Cartas | La polilla | Por: Juancho Barreto

 

Juancho José Barreto González / proyectoclaselibre@gmail.com

La puerta está un poco caída, al empujarla produce un ruido de raspadura, un chillido. La polilla es como el tiempo, hace su trabajo silenciosamente. Me dice que ha quedado muy mal después de la pandemia, se le olvidan las cosas. El olvido es más peligroso que la ignorancia. Uno, solito, se puede olvidar de uno mismo. Ayer estuvo aquí, abrió esa puerta que al empujarla produce un ruido de raspadura.

Cuando estaba nueva no hacía ni ruido. Recién puerta y puesta alardeaba de su función de dejar salir y dejar entrar. “Los que pasábamos por ahí no teníamos que ver con la puerta, nos era indiferente, era lo mismo entrar que salir, no hacía ningún tipo de ruido”. Ahora la polilla deja montones de “polvo de puerta”. Es resbaladizo y peligroso. Quien limpia el departamento los días lunes saca ese polvo con una pala plástica que le ha dado la empresa. Como la pala está rota, entonces, los hilos del polvo de puerta quedan esparcidos por el pasillo. La gente al pasar pisa los hilos del polvo. Yo los escucho porque he adquirido la capacidad de oír los latidos de un corazón distante, el ruido que produce una aguja al caer y esas cosas. Un trueno para mí son mil truenos. De allí mi temor de ir al Catatumbo…

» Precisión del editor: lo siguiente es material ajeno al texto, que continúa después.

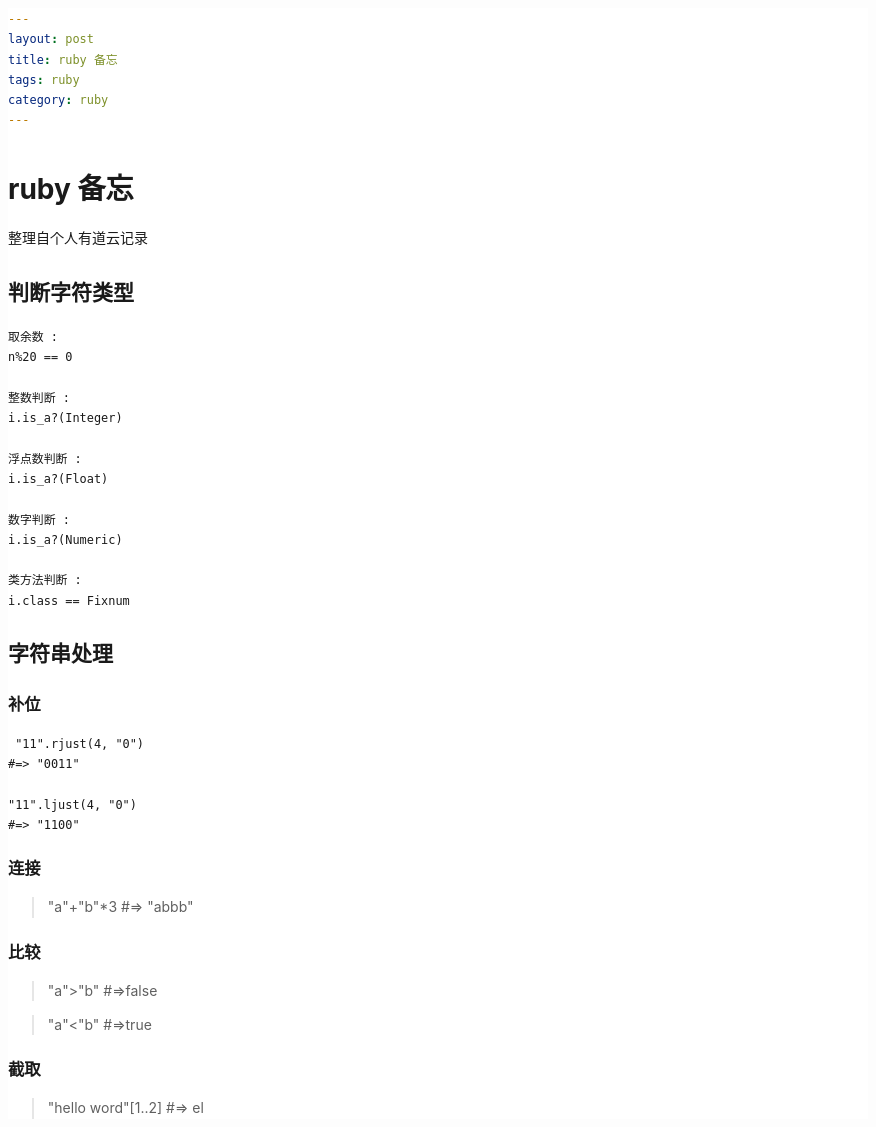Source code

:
```yaml
---
layout: post
title: ruby 备忘
tags: ruby
category: ruby
---
```



#   ruby 备忘
整理自个人有道云记录

## 判断字符类型
    取余数 :
    n%20 == 0

    整数判断 :
    i.is_a?(Integer)

    浮点数判断 :
    i.is_a?(Float)

    数字判断 :
    i.is_a?(Numeric)

    类方法判断 :
    i.class == Fixnum


## 字符串处理

### 补位
```
 "11".rjust(4, "0")
#=> "0011"

"11".ljust(4, "0")
#=> "1100"

```

### 连接
> "a"+"b"*3 #=> "abbb"

### 比较
> "a">"b" #=>false

> "a"<"b" #=>true

### 截取
>"hello word"[1..2] #=> el
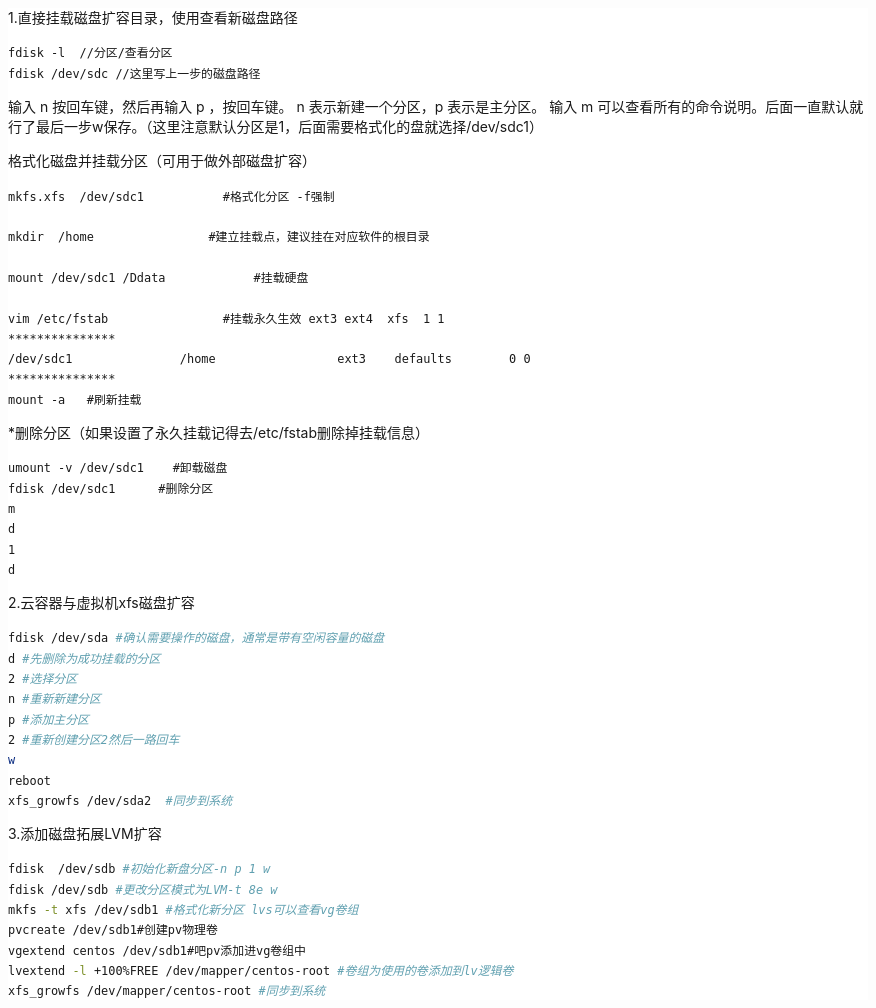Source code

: 1.直接挂载磁盘扩容目录，使用查看新磁盘路径

```
fdisk -l  //分区/查看分区
fdisk /dev/sdc //这里写上一步的磁盘路径
```
输入 n 按回车键，然后再输入 p ，按回车键。 n 表示新建一个分区，p 表示是主分区。 输入 m 可以查看所有的命令说明。后面一直默认就行了最后一步w保存。（这里注意默认分区是1，后面需要格式化的盘就选择/dev/sdc1）

格式化磁盘并挂载分区（可用于做外部磁盘扩容）

```shell
mkfs.xfs  /dev/sdc1           #格式化分区 -f强制

mkdir  /home                #建立挂载点，建议挂在对应软件的根目录

mount /dev/sdc1 /Ddata    　　　　　#挂载硬盘

vim /etc/fstab                #挂载永久生效 ext3 ext4  xfs  1 1
***************
/dev/sdc1               /home                 ext3    defaults        0 0
***************
mount -a   #刷新挂载
```
*删除分区（如果设置了永久挂载记得去/etc/fstab删除掉挂载信息）

```
umount -v /dev/sdc1    #卸载磁盘
fdisk /dev/sdc1      #删除分区
m  
d  
1  
d  
```

2.云容器与虚拟机xfs磁盘扩容

```sh
fdisk /dev/sda #确认需要操作的磁盘，通常是带有空闲容量的磁盘
d #先删除为成功挂载的分区
2 #选择分区
n #重新新建分区
p #添加主分区
2 #重新创建分区2然后一路回车
w
reboot
xfs_growfs /dev/sda2  #同步到系统
```

3.添加磁盘拓展LVM扩容

```bash
fdisk  /dev/sdb #初始化新盘分区-n p 1 w
fdisk /dev/sdb #更改分区模式为LVM-t 8e w
mkfs -t xfs /dev/sdb1 #格式化新分区 lvs可以查看vg卷组
pvcreate /dev/sdb1#创建pv物理卷
vgextend centos /dev/sdb1#吧pv添加进vg卷组中
lvextend -l +100%FREE /dev/mapper/centos-root #卷组为使用的卷添加到lv逻辑卷
xfs_growfs /dev/mapper/centos-root #同步到系统
```
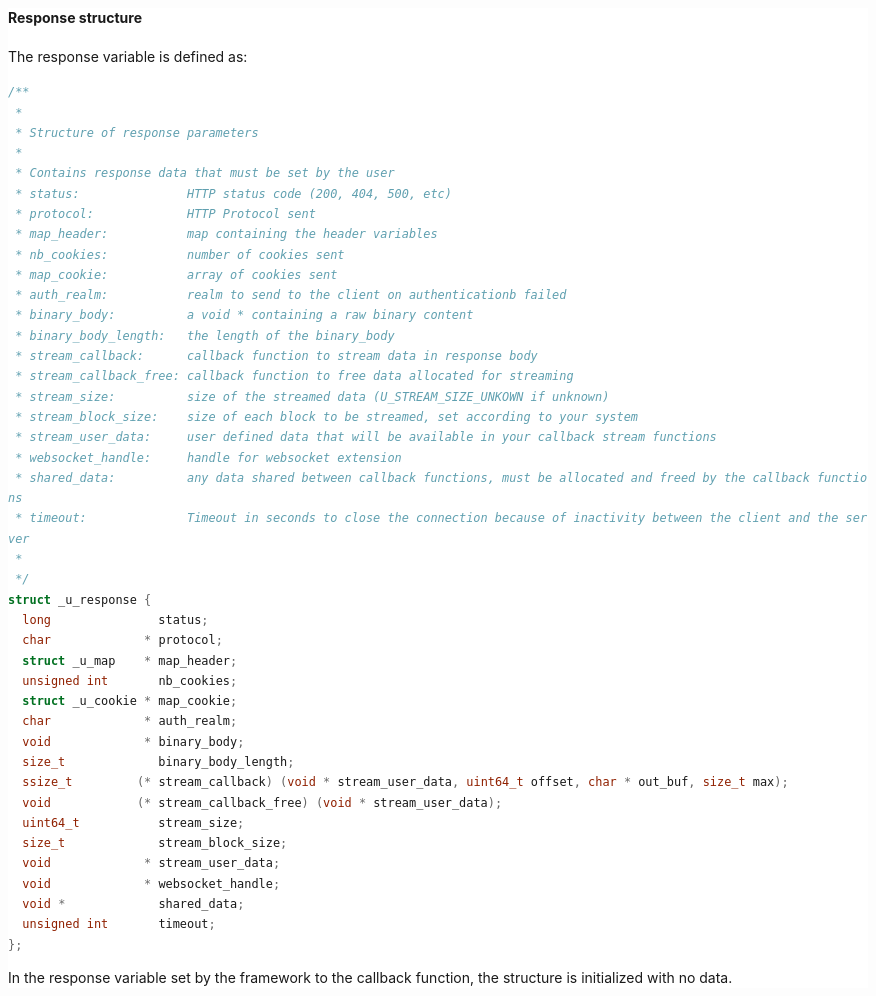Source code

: #### Response structure

The response variable is defined as:

```C
/**
 * 
 * Structure of response parameters
 * 
 * Contains response data that must be set by the user
 * status:               HTTP status code (200, 404, 500, etc)
 * protocol:             HTTP Protocol sent
 * map_header:           map containing the header variables
 * nb_cookies:           number of cookies sent
 * map_cookie:           array of cookies sent
 * auth_realm:           realm to send to the client on authenticationb failed
 * binary_body:          a void * containing a raw binary content
 * binary_body_length:   the length of the binary_body
 * stream_callback:      callback function to stream data in response body
 * stream_callback_free: callback function to free data allocated for streaming
 * stream_size:          size of the streamed data (U_STREAM_SIZE_UNKOWN if unknown)
 * stream_block_size:    size of each block to be streamed, set according to your system
 * stream_user_data:     user defined data that will be available in your callback stream functions
 * websocket_handle:     handle for websocket extension
 * shared_data:          any data shared between callback functions, must be allocated and freed by the callback functions
 * timeout:              Timeout in seconds to close the connection because of inactivity between the client and the server
 * 
 */
struct _u_response {
  long               status;
  char             * protocol;
  struct _u_map    * map_header;
  unsigned int       nb_cookies;
  struct _u_cookie * map_cookie;
  char             * auth_realm;
  void             * binary_body;
  size_t             binary_body_length;
  ssize_t         (* stream_callback) (void * stream_user_data, uint64_t offset, char * out_buf, size_t max);
  void            (* stream_callback_free) (void * stream_user_data);
  uint64_t           stream_size;
  size_t             stream_block_size;
  void             * stream_user_data;
  void             * websocket_handle;
  void *             shared_data;
  unsigned int       timeout;
};
```

In the response variable set by the framework to the callback function, the structure is initialized with no data.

Algunas veces toca empujarla duro, el tiempo pasa. Como si en realidad fuese una puerta real, cerrada, parecida a la puerta del sótano de la conciencia. La secretaria de otra oficina me dijo que resolvió rápido. “La puerta principal se cayó, decidí poner esta otra puerta de esta oficina, daba lo mismo si estaba cerrada o abierta. La puerta principal debe permanecer bajo llave si no estamos dentro”. Luego me dio por filosofar sobre la desaparición de las puertas, ese umbral múltiple que separa un lugar de otro. Cuando no hay puerta la brisa pasa sin permiso, la brisa y la prisa.

Hay discursos que atraviesan las puertas sin abrirlas o tal vez siempre permanecen abiertas. Violan el territorio de dentro sin mucho trabajo. Crean una falsa identidad del interior del otro, lo violan sin conocerlo. Invadir la oscuridad del otro, querer darle luz falseando, mintiendo. Juzgo la oscuridad del otro con una luz falsa, mortecina. Emite un polvillo como el de las puertas viejas, pegajoso, repugnante.

La solución es atravesar a sí mismo nuestra puerta desvencijada. Miro los detalles de mi puerta y debo decidir entre quitar la cerradura o cambiarla por una nueva. He probado muchos métodos pasando por puertas eléctricas. Suele pasar, olvido la llave dentro y a la gente que está detrás de la puerta. O cuando duermo, sueño con otras puertas, incluso con aquella gran puerta de la casa vieja que se comió el tiempo. Esa misma puerta se convirtió en cama en una caballeriza. Uno de mis hermanos, en vez de trabajar, se acostaba en esa puerta y soñaba que era un tigre famoso.

Después de algunos días descubrimos que era importante y sagrado “no tirar la puerta” fuese la que fuese. Nos insistió el sueño que era imprescindible aprender esta lección y decirle a la puerta y a la gente que queda dentro “voy a dar una vuelta”.

De inmediato, no había dado paso y medio después de salir “sin tirar la puerta”, pensó hacia dónde ir. No se trataba de analizar hacia dónde ir sino de comprender el tamaño del compromiso para no cometer los mismos errores de las puertas sin puertas, entrecerradas o comidas por la polilla.